(Collected data)
BEGIN

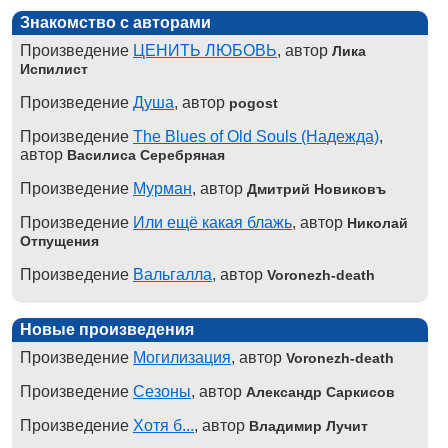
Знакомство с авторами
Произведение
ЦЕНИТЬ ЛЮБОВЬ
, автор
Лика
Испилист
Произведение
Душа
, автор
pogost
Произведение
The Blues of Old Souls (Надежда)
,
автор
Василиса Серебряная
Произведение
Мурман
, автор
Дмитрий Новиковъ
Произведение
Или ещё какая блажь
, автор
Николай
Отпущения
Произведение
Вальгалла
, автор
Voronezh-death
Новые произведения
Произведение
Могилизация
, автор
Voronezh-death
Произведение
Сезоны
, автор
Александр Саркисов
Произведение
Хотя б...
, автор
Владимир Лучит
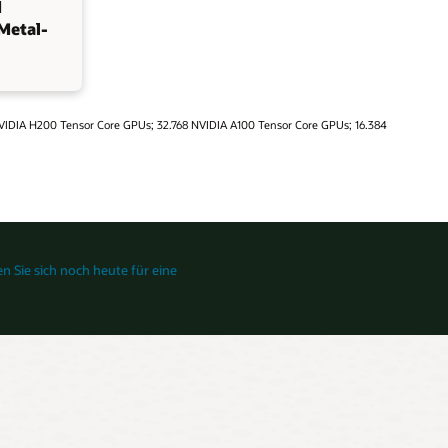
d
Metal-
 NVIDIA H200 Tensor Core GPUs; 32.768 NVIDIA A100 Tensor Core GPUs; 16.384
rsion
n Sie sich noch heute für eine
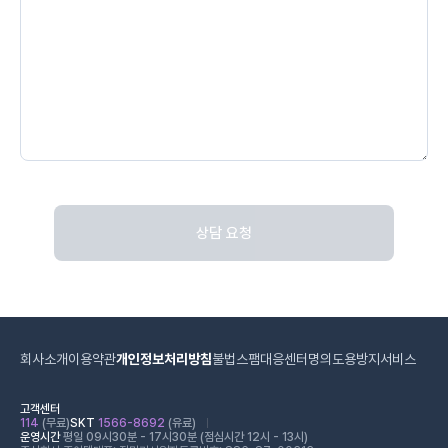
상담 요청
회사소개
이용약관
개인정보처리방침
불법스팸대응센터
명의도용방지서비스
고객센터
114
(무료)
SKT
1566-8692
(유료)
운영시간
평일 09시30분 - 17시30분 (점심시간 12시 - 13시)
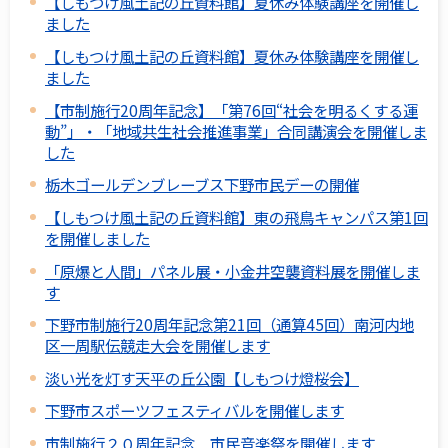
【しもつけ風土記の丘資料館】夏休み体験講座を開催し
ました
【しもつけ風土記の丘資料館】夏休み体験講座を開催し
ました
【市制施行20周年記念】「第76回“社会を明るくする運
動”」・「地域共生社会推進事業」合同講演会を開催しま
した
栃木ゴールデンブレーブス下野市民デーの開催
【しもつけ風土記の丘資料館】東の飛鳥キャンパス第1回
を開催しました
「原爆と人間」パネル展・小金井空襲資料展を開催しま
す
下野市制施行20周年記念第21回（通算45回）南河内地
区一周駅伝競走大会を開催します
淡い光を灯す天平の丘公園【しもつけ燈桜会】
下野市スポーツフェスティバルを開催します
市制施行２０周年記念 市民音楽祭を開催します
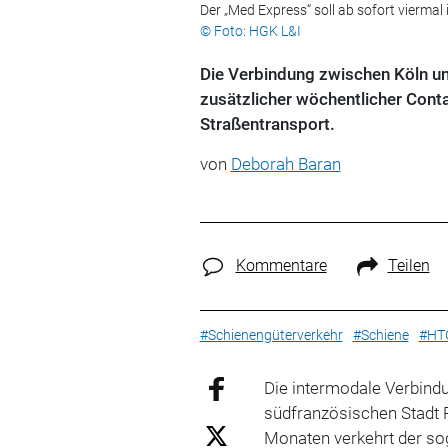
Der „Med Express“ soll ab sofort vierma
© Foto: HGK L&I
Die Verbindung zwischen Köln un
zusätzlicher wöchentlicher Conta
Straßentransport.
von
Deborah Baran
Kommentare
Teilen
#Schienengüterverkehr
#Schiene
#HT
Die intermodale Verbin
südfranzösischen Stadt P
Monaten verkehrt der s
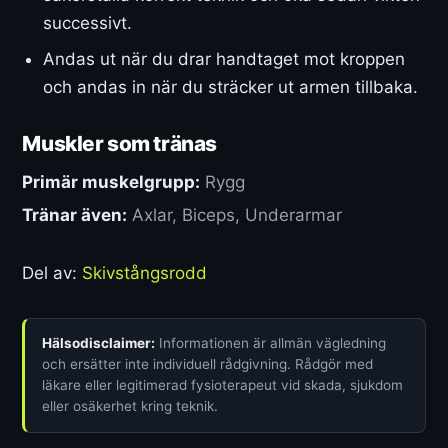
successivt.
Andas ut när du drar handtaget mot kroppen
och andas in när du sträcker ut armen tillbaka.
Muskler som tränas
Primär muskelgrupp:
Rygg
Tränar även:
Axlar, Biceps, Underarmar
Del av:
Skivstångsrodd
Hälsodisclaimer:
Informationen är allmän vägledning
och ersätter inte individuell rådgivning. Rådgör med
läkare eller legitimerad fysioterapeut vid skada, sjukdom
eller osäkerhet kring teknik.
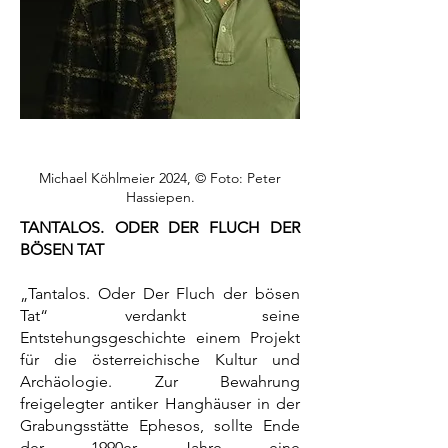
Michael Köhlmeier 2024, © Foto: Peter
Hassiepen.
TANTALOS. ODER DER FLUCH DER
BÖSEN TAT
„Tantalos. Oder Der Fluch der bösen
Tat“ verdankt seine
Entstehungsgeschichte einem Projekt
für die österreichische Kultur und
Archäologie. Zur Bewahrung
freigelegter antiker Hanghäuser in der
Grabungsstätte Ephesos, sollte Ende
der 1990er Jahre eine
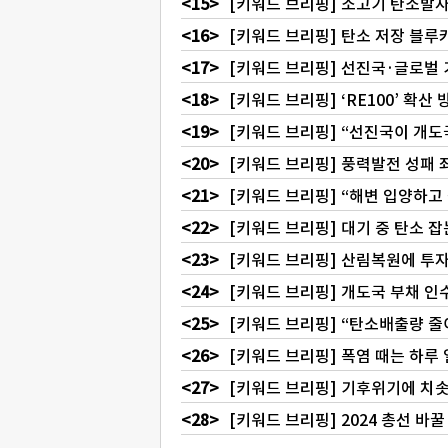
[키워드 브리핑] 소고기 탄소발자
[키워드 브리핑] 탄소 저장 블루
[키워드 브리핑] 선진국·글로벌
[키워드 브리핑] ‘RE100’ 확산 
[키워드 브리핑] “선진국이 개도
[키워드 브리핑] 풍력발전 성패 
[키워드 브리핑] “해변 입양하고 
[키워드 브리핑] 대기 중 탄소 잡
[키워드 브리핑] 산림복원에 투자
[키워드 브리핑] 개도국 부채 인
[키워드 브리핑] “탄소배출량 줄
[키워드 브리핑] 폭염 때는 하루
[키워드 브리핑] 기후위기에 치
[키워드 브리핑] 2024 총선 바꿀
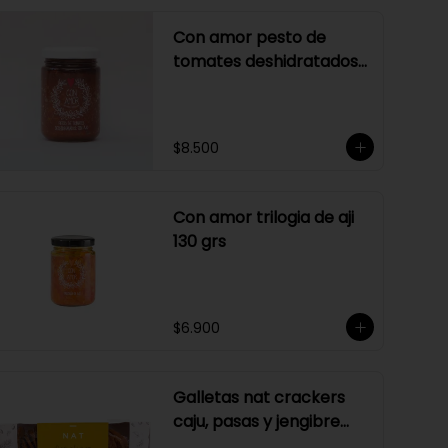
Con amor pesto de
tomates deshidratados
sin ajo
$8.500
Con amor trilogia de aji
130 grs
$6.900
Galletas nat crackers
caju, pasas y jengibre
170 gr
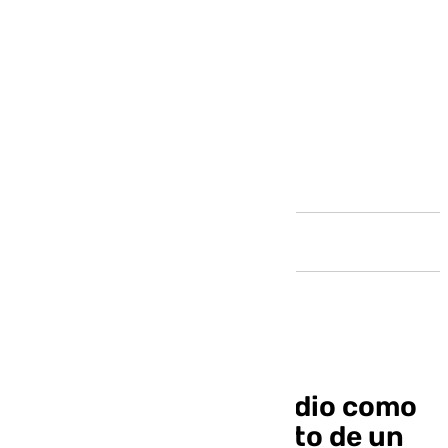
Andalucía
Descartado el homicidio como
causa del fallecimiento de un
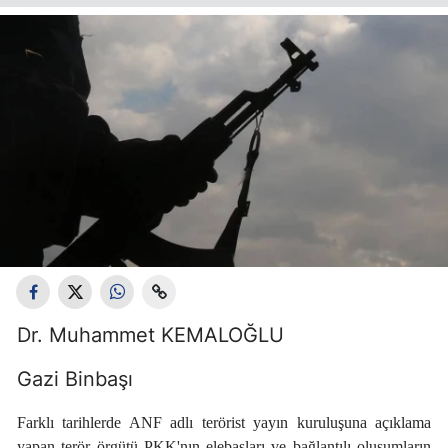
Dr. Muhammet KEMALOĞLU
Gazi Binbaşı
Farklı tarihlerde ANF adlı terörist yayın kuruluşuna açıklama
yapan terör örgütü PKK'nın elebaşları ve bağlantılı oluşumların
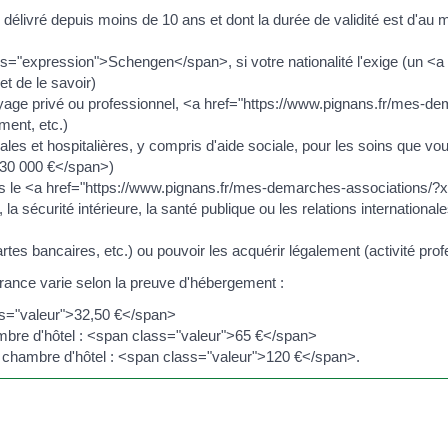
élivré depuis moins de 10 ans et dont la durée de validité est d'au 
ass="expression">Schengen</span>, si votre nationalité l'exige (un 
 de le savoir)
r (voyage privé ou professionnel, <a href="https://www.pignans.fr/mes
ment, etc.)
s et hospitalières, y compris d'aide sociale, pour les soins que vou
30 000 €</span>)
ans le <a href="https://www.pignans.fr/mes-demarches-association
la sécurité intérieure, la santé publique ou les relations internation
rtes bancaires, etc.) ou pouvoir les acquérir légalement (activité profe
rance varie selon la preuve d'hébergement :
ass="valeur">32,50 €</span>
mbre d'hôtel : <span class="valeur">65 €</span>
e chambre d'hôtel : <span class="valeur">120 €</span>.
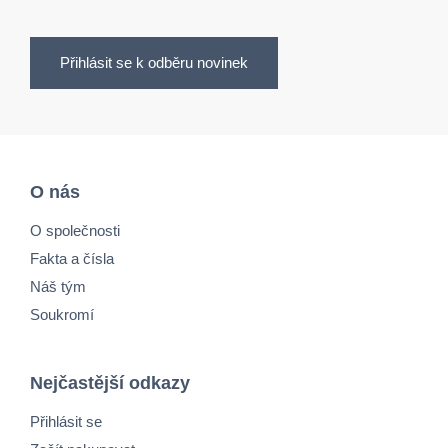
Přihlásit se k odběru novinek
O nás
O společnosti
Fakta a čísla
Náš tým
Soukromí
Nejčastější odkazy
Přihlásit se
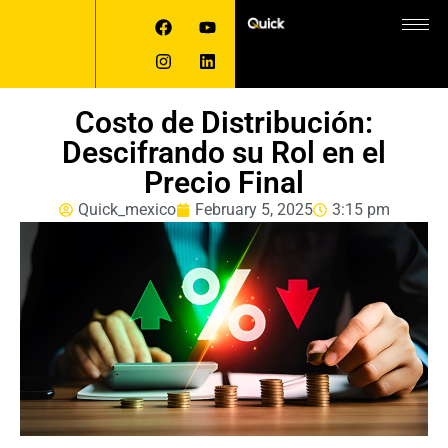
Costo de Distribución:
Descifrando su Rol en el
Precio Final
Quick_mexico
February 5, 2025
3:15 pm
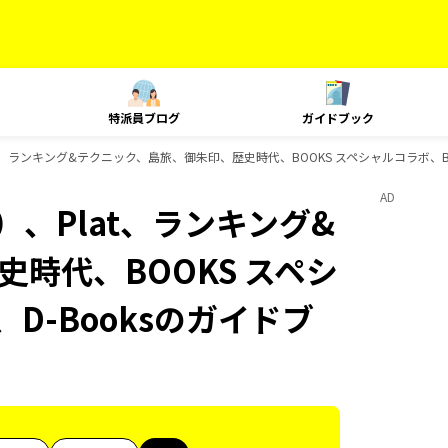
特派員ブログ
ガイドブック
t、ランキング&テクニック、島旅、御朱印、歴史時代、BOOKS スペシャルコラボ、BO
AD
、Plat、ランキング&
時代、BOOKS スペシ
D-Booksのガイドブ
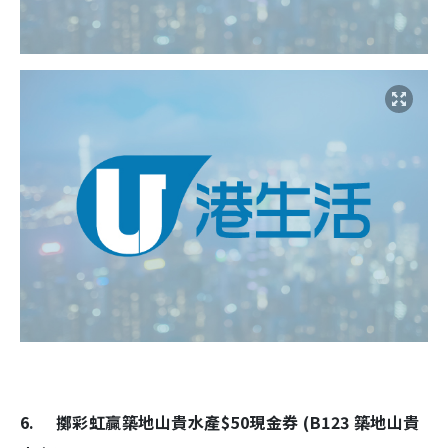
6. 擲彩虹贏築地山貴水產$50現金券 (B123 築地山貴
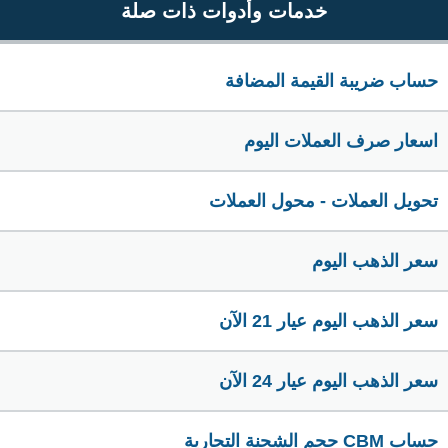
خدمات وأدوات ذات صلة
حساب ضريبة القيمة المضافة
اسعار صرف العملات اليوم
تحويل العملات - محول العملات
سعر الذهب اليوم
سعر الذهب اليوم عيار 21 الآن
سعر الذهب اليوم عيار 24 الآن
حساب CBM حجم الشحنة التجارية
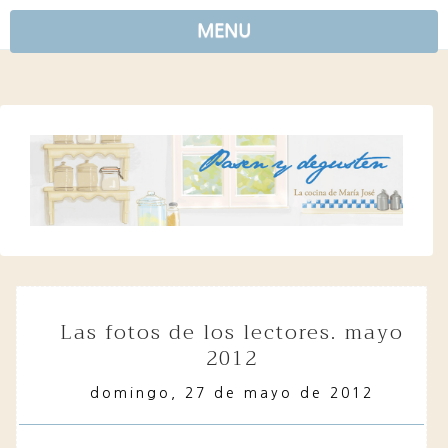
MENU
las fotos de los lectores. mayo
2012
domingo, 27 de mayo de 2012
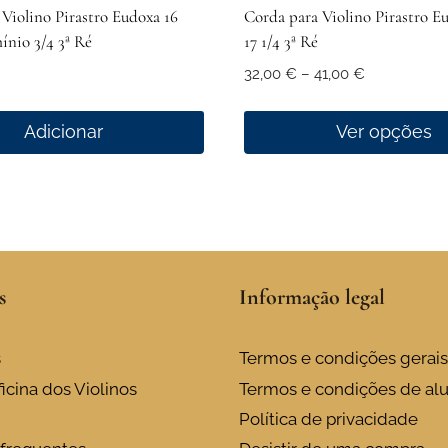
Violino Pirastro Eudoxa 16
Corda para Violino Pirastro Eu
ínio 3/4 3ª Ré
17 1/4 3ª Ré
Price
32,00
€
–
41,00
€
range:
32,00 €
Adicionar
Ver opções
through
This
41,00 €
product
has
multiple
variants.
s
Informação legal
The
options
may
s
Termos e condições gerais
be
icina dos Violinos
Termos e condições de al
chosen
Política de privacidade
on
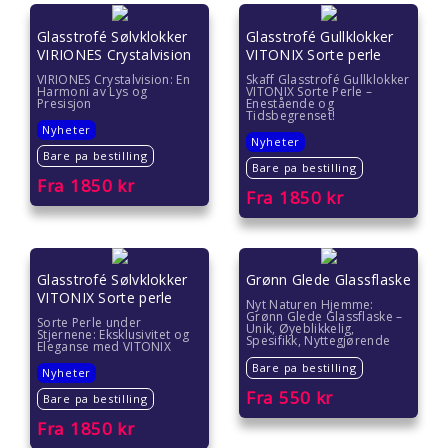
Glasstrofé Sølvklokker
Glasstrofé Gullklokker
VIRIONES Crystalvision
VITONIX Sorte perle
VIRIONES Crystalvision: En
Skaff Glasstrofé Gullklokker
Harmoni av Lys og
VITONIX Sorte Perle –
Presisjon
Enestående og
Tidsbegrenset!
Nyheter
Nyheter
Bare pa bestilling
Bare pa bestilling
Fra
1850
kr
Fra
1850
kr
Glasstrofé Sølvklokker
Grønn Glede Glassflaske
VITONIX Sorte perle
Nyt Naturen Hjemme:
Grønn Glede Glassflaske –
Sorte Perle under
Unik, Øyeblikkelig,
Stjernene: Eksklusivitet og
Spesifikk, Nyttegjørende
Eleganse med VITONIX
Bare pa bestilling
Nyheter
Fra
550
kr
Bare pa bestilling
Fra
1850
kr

END

* [TASK STATEMENT]
Leave the pictures out and copy the rest of the data exactly.

* [RESULT]
Знакомство с авторами
Произведение
ЦЕНИТЬ ЛЮБОВЬ
, автор
Лика
Испилист
Произведение
Душа
, автор
pogost
Произведение
The Blues of Old Souls (Надежда)
,
автор
Василиса Серебряная
Произведение
Мурман
, автор
Дмитрий Новиковъ
Произведение
Или ещё какая блажь
, автор
Николай
Отпущения
Произведение
Вальгалла
, автор
Voronezh-death
Новые произведения
Произведение
Могилизация
, автор
Voronezh-death
Произведение
Сезоны
, автор
Александр Саркисов
Произведение
Хотя б...
, автор
Владимир Лучит
d
Metal-
 NVIDIA H200 Tensor Core GPUs; 32.768 NVIDIA A100 Tensor Core GPUs; 16.384
rsion
n Sie sich noch heute für eine
상담 요청
회사소개
이용약관
개인정보처리방침
불법스팸대응센터
명의도용방지서비스
고객센터
114
(무료)
SKT
1566-8692
(유료)
운영시간
평일 09시30분 - 17시30분 (점심시간 12시 - 13시)
【しもつけ風土記の丘資料館】夏休み体験講座を開催し
ました
【しもつけ風土記の丘資料館】夏休み体験講座を開催し
ました
【市制施行20周年記念】「第76回“社会を明るくする運
動”」・「地域共生社会推進事業」合同講演会を開催しま
した
栃木ゴールデンブレーブス下野市民デーの開催
【しもつけ風土記の丘資料館】東の飛鳥キャンパス第1回
を開催しました
「原爆と人間」パネル展・小金井空襲資料展を開催しま
す
下野市制施行20周年記念第21回（通算45回）南河内地
区一周駅伝競走大会を開催します
淡い光を灯す天平の丘公園【しもつけ燈桜会】
下野市スポーツフェスティバルを開催します
市制施行２０周年記念 市民音楽祭を開催します
Der „Med Express“ soll ab sofort vierma
© Foto: HGK L&I
Die Verbindung zwischen Köln un
zusätzlicher wöchentlicher Conta
Straßentransport.
von
Deborah Baran
Kommentare
Teilen
#Schienengüterverkehr
#Schiene
#HT
Die intermodale Verbin
südfranzösischen Stadt P
Monaten verkehrt der s
successivt.
Andas ut när du drar handtaget mot kroppen
och andas in när du sträcker ut armen tillbaka.
Muskler som tränas
Primär muskelgrupp:
Rygg
Tränar även:
Axlar, Biceps, Underarmar
Del av:
Skivstångsrodd
Hälsodisclaimer:
Informationen är allmän vägledning
och ersätter inte individuell rådgivning. Rådgör med
läkare eller legitimerad fysioterapeut vid skada, sjukdom
eller osäkerhet kring teknik.
Michael Köhlmeier 2024, © Foto: Peter
Hassiepen.
TANTALOS. ODER DER FLUCH DER
BÖSEN TAT
„Tantalos. Oder Der Fluch der bösen
Tat“ verdankt seine
Entstehungsgeschichte einem Projekt
für die österreichische Kultur und
Archäologie. Zur Bewahrung
freigelegter antiker Hanghäuser in der
Grabungsstätte Ephesos, sollte Ende
der 1990er Jahre eine
[키워드 브리핑] 소고기 탄소발자
[키워드 브리핑] 탄소 저장 블루
[키워드 브리핑] 선진국·글로벌
[키워드 브리핑] ‘RE100’ 확산 
[키워드 브리핑] “선진국이 개도
[키워드 브리핑] 풍력발전 성패 
[키워드 브리핑] “해변 입양하고 
[키워드 브리핑] 대기 중 탄소 잡
[키워드 브리핑] 산림복원에 투자
[키워드 브리핑] 개도국 부채 인
[키워드 브리핑] “탄소배출량 줄
[키워드 브리핑] 폭염 때는 하루
[키워드 브리핑] 기후위기에 치
[키워드 브리핑] 2024 총선 바꿀
Con amor pesto de
tomates deshidratados
sin ajo
$8.500
Con amor trilogia de aji
130 grs
$6.900
Galletas nat crackers
caju, pasas y jengibre
170 gr
Andalucía
Descartado el homicidio como
causa del fallecimiento de un
Dr. Muhammet KEMALOĞLU
Gazi Binbaşı
Farklı tarihlerde ANF adlı terörist yayın kuruluşuna açıklama
yapan terör örgütü PKK'nın elebaşları ve bağlantılı oluşumların
élivré depuis moins de 10 ans et dont la durée de validité est d'au 
ass="expression">Schengen</span>, si votre nationalité l'exige (un 
 de le savoir)
r (voyage privé ou professionnel, <a href="https://www.pignans.fr/mes
ment, etc.)
s et hospitalières, y compris d'aide sociale, pour les soins que vou
30 000 €</span>)
ans le <a href="https://www.pignans.fr/mes-demarches-association
la sécurité intérieure, la santé publique ou les relations internation
rtes bancaires, etc.) ou pouvoir les acquérir légalement (activité profe
rance varie selon la preuve d'hébergement :
ass="valeur">32,50 €</span>
mbre d'hôtel : <span class="valeur">65 €</span>
e chambre d'hôtel : <span class="valeur">120 €</span>.
Přihlásit se k odběru novinek
O nás
O společnosti
Fakta a čísla
Náš tým
Soukromí
Nejčastější odkazy
Přihlásit se
Costo de Distribución:
Descifrando su Rol en el
Precio Final
Quick_mexico
February 5, 2025
3:15 pm
特派員ブログ
ガイドブック
t、ランキング&テクニック、島旅、御朱印、歴史時代、BOOKS スペシャルコラボ、BO
AD
、Plat、ランキング&
時代、BOOKS スペシ
D-Booksのガイドブ
6. 擲彩虹贏築地山貴水產$50現金券 (B123 築地山貴
خدمات وأدوات ذات صلة
حساب ضريبة القيمة المضافة
اسعار صرف العملات اليوم
تحويل العملات - محول العملات
سعر الذهب اليوم
سعر الذهب اليوم عيار 21 الآن
سعر الذهب اليوم عيار 24 الآن
حساب CBM حجم الشحنة التجارية
MENU
las fotos de los lectores. mayo
2012
domingo, 27 de mayo de 2012
Violino Pirastro Eudoxa 16
Corda para Violino Pirastro Eu
ínio 3/4 3ª Ré
17 1/4 3ª Ré
Price
32,00
€
–
41,00
€
range:
32,00 €
Adicionar
Ver opções
through
This
41,00 €
product
has
multiple
variants.
s
Informação legal
The
options
may
s
Termos e condições gerais
be
icina dos Violinos
Termos e condições de al
chosen
Política de privacidade
on
Glasstrofé Sølvklokker
Glasstrofé Gullklokker
VIRIONES Crystalvision
VITONIX Sorte perle
VIRIONES Crystalvision: En
Skaff Glasstrofé Gullklokker
Harmoni av Lys og
VITONIX Sorte Perle –
Presisjon
Enestående og
Tidsbegrenset!
Nyheter
Nyheter
Bare pa bestilling
Bare pa bestilling
Fra
1850
kr
Fra
1850
kr
Glasstrofé Sølvklokker
Grønn Glede Glassflaske
VITONIX Sorte perle
Nyt Naturen Hjemme:
Grønn Glede Glassflaske –
Sorte Perle under
Unik, Øyeblikkelig,
Stjernene: Eksklusivitet og
Spesifikk, Nyttegjørende
Eleganse med VITONIX
Bare pa bestilling
Nyheter
Fra
550
kr
Bare pa bestilling
Fra
1850
kr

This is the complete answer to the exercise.